F. L : Les jeunes ne sont pas formatés comme leurs anciens. Aujourd’hui il faut privilégier l’innovation à tous stades. Dès le primaire il faut insuffler cet état d’esprit et le cultiver à tous les stades de l’éducation. Différentes techniques permettent de s’adresser à des couches plus larges de la population et de raccrocher des jeunes qui étaient perdus pour les sciences, voire pour l’éducation en général.
Pour promouvoir ces dispositifs pédagogiques innovants, il faut éviter le piège d’une étape nationale et laisser une place pour l’expérimentation avec des régions qui ont aujourd’hui de larges responsabilités en matière de formation.
O. R : Forme-t-on aujourd’hui assez d’ingénieurs en France ? On entend souvent dire qu’il en faudrait 10 000 de plus par an.
F. L : Nous pensons qu’on en forme suffisamment et que quand on parle de pénurie on mélange l’ingénieur tel qu’il est formé en France (à bac+5) et des ingénieurs à bac+3 comme on peut en trouver dans les pays anglo-saxons. Nous pensons d’une façon générale qu’il faut aller sur les standards internationaux et que développement des formations à bac+3 est tout à fait souhaitable si elles sont professionnalisantes. Le problème majeur des écoles d’ingénieurs aujourd’hui c’est leur faible proportion de filles – aux alentours de 27% sauf en chimie où elles sont très nombreuses -, il faut réaliser un travail de fond au collège-lycée pour les informer intelligemment des métiers d’ingénieur et toucher les parents.

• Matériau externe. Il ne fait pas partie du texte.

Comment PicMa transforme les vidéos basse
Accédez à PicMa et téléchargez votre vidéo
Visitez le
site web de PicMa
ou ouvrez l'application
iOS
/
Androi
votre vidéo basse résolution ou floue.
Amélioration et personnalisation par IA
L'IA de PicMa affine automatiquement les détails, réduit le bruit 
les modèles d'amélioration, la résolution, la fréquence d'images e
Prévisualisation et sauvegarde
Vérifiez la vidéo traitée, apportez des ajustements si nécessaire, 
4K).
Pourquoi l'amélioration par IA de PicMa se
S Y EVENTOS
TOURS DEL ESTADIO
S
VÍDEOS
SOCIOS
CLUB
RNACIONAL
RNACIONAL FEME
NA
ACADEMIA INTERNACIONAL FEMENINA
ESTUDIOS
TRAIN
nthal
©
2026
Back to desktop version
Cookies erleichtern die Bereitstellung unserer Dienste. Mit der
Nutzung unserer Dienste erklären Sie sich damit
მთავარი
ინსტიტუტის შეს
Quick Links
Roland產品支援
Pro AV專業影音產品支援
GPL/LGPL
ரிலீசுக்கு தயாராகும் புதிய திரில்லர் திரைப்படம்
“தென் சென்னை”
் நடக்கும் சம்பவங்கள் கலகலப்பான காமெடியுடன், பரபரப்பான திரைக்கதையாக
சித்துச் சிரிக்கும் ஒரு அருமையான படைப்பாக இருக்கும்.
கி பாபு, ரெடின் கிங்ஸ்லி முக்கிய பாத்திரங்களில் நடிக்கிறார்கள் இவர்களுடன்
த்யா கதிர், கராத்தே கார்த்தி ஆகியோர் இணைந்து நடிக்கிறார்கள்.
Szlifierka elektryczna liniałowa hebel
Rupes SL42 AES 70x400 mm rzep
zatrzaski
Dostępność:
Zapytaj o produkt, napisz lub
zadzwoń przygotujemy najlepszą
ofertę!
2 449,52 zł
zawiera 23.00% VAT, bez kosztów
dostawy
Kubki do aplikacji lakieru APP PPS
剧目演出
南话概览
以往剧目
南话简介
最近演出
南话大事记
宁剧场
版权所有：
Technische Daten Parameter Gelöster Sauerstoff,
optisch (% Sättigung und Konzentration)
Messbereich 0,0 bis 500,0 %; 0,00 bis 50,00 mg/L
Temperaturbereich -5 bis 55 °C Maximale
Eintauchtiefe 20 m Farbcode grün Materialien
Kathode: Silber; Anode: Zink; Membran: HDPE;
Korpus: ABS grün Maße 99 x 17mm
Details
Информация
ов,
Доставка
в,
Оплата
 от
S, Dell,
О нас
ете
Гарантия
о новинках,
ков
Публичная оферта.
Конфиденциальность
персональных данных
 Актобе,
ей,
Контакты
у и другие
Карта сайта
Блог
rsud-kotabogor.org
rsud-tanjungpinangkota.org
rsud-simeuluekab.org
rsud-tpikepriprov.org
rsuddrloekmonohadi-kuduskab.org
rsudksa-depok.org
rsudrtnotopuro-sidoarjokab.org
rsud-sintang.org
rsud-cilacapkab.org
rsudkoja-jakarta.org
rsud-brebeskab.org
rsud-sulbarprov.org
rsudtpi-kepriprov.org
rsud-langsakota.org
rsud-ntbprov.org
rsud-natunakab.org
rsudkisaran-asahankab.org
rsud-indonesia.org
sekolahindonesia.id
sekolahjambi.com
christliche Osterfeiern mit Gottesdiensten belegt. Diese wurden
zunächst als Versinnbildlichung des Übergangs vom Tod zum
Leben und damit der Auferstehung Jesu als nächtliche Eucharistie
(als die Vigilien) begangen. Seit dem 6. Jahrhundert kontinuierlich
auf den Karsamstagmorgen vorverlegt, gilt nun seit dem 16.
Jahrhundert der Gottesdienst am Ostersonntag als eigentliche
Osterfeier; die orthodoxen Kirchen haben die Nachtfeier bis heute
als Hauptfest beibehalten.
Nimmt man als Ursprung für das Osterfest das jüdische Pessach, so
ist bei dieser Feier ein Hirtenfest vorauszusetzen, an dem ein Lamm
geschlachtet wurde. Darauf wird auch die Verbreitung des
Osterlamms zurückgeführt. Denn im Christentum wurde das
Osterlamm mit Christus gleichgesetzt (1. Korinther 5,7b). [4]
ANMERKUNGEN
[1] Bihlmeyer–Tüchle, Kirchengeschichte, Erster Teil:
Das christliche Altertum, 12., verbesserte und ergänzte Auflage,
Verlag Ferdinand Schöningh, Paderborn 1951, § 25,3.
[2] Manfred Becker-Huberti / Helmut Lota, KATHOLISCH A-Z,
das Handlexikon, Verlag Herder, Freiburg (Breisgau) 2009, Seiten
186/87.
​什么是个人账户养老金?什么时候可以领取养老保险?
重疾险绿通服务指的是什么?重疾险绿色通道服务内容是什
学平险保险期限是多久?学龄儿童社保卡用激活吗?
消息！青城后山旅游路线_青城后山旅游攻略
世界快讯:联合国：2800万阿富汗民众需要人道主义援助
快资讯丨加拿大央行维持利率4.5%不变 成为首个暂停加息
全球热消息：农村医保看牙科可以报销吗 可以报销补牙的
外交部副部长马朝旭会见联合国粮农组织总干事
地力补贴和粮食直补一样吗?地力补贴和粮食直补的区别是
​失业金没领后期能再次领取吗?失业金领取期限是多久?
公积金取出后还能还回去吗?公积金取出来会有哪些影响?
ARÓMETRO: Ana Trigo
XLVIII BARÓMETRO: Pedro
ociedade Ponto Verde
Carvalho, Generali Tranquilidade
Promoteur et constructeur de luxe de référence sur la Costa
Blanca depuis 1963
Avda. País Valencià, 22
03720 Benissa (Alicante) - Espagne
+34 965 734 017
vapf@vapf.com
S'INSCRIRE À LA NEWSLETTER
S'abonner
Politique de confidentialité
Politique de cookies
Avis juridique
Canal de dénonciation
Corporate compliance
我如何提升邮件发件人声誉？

O. R : Vous préconisez également d’attirer plus de docteurs dans les entreprises. Comment faut-il procéder sachant qu’en France le titre de docteur reste mal valorisé ?
F. L : Il faudrait d’abord multiplier par deux le nombre de thèses Cifre. Même les PME ont besoin de docteurs. Mais le problème c’est qu’ensuite les entreprises ne savent pas garder leurs docteurs. Les directions des ressources humaines n’ont pas assez réfléchi à comment garder ces profils en tant qu’experts dans l’entreprise. A comment valoriser la recherche.
Il y a aussi un effort à faire du côté des docteurs pour aller au-delà de leur spécialité. Il ne faut pas qu’ils soient perdus dans l’entreprise. Il faut pouvoir les évaluer sur des trajectoires qui vont de la recherche – où on excelle surtout quand on est jeune – à l’encadrement de la recherche et à l’expertise.
O. R : La formation des ingénieurs français vous paraît optimale aujourd’hui ?
F. L : L’ingénieur français est d’abord pluridisciplinaire avec un socle scientifique de haut niveau complété par des sciences humaines et sociales. Il faudrait approfondir ce socle par une approche méthodologique qui permettrait de développer la théorie en prenant en compte l’évolution de l’environnement, du développement durable, de l’éthique, etc.
Il ne leur manque en fait qu’un travail plus approfondi sur le comportement, les soft skills, pour se confronter par exemple à des conduites d’équipe qui sont totalement différentes aujourd’hui où l’information est partagée et la décision collective si on veut l’adhésion de tous. Nous insistons beaucoup sur le développement de la formation tout au long de la vie (FTLV) pour développer ces caractéristiques chez les ingénieurs.
O. R : Vous pensez convaincre les candidats à la Présidentielle de s’intéresser à toutes ces questions ?
F. L : Notre document a pour objectif d’inculquer quelques bonnes idées aux candidats alors que très peu de choses ont encore été dites sur les sciences et l’industrie dans la campagne. Quand on affirme vouloir réaffirmer la France dans le monde cela passe forcément par le développement de son industrie.